<2010~2011>
「いやあ、ホント、苦労していますよ」。東京・中野にある社会風刺コント集団「ザ・ニュースペーパー」の稽古(けいこ)場で、松下アキラさん(46)が困った顔をしていた。師走の公演で菅直人首相を演じる。「だって、なりきりメークで舞台に出ても、待ってましたって感じじゃない。同じ首相に扮(ふん)しても、小泉純一郎さんはどっときた。菅さんネタをやるにも小泉さんは欠かせない。『意外と続くんじゃないかねえ。私は鈍感力が必要だと言ったが、本当に鈍感すぎて恐ろしいねえ』とか」
素顔でいてもライオンヘアが浮かぶほど、松下さん、小泉さんのモノマネは天下一品である。だが、おでこのホクロを似せても、菅さんのモノマネはいかにも地味、しかもちょっと悲しくなってくる。出だしはイラ菅セリフから。

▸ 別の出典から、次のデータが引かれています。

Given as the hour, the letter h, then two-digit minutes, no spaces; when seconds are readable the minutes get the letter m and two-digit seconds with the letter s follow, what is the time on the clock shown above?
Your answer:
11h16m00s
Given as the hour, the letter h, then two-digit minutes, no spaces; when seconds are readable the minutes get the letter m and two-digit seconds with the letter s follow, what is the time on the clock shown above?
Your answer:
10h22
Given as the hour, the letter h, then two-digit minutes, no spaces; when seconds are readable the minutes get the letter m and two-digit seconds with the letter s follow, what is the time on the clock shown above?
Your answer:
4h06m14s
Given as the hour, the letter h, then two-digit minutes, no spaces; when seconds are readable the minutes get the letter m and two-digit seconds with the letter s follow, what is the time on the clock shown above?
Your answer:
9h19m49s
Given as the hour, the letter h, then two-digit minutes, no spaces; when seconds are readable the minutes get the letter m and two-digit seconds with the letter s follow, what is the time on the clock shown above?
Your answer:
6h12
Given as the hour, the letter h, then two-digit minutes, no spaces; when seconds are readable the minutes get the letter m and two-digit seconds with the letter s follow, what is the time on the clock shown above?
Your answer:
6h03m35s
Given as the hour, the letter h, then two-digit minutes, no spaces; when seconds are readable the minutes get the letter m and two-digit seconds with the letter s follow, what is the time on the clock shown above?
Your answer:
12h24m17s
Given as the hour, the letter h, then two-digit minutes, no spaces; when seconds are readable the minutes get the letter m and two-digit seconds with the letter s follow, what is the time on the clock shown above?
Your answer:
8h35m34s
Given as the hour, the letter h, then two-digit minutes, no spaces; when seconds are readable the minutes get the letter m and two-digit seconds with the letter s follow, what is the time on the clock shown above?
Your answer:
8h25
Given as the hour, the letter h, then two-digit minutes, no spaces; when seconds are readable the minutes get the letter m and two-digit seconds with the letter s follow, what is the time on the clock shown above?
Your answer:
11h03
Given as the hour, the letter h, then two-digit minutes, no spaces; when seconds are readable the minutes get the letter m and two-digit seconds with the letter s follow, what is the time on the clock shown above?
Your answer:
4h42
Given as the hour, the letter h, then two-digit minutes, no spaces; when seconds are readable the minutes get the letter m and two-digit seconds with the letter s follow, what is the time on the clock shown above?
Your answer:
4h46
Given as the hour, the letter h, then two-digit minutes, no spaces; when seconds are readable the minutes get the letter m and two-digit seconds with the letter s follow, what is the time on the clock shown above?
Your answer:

「なんでこんな評価されないんだ! 私が何をやったっていうんだ! 何もやっていないじゃないか!」
そしてイライラは続く。
「半年しかやってないのに私の何がわかるんです! わかったことといえば、総理としての器じゃないことでしょ」
「トホホなネタにいくしかなくて。僕らは強烈な権力を皮肉りたいんだけど、そうならない。結局、菅さん、政権交代だけが夢で、これといった芯がなかったんでしょうかね。目に力はないし。自分でおっしゃったんじゃないらしいけど、支持率1%になっても辞めないってセリフ。こうなればあえて1%狙いの奇策を見せてほしいくらい。でなければ、また坊主になってお遍路でもされたらどうです」
振り返って、これといって印象に残る言葉がない。たった一度、首相就任記者会見は趣が違った。「数日前から『琉球処分』という本を読んでいる。沖縄の歴史を私なりに理解を深めていこうとも思っている」。鳩山由紀夫さんが米軍普天間飛行場移設問題の迷走で辞任に追い込まれたせいだろう。正しくは「小説 琉球処分」。著者は沖縄に暮らす芥川賞作家の大城立裕さん(85)。明治政府が琉球王国併合のために琉球側の抵抗を武力で排した史実が下敷き。大城さんに聞いてみた。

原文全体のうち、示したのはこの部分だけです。